-- INFORMATION GIVEN follows --
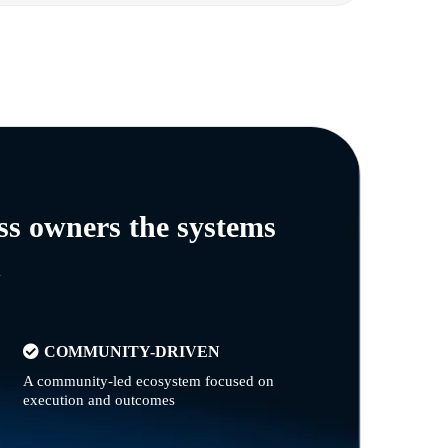
ss owners the systems
n
COMMUNITY-DRIVEN
A community-led ecosystem focused on
execution and outcomes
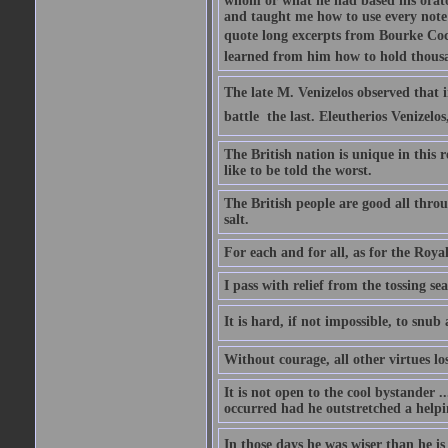
whom or what he had based his orator
and taught me how to use every note
quote long excerpts from Bourke Cock
learned from him how to hold thousan
The late M. Venizelos observed that i
battle  the last. Eleutherios Venizel
The British nation is unique in this 
like to be told the worst.
The British people are good all thro
salt.
For each and for all, as for the Roy
I pass with relief from the tossing s
It is hard, if not impossible, to snu
Without courage, all other virtues lo
It is not open to the cool bystander 
occurred had he outstretched a helpi
In those days he was wiser than he is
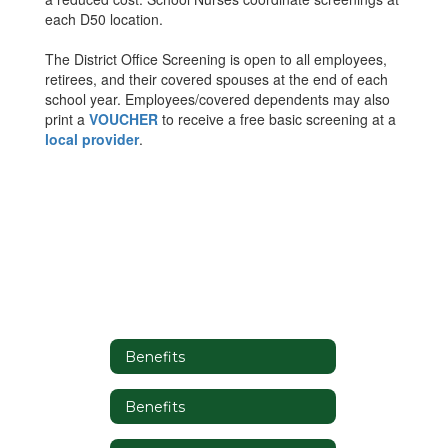
each D50 location.
The District Office Screening is open to all employees,
retirees, and their covered spouses at the end of each
school year. Employees/covered dependents may also
print a
VOUCHER
to receive a free basic screening at a
local provider
.
Benefits
Benefits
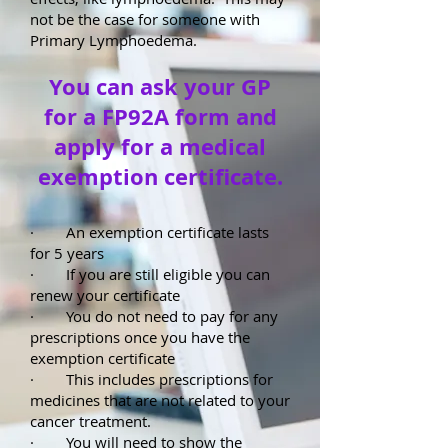
not be the case for someone with
Primary Lymphoedema.
You can ask your GP
for a FP92A form and
apply for a medical
exemption certificate.
· An exemption certificate lasts
for 5 years
· If you are still eligible you can
renew your certificate
· You do not need to pay for any
prescriptions once you have the
exemption certificate
· This includes prescriptions for
medicines that are not related to your
cancer treatment.
· You will need to show the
-- INFORMATION GIVEN concluded --
• **TASK ITEM**
Reproduce each line of the records in which "your" appears.

• **COMPLETED EXERCISE**
You can ask your GP
renew your certificate
medicines that are not related to your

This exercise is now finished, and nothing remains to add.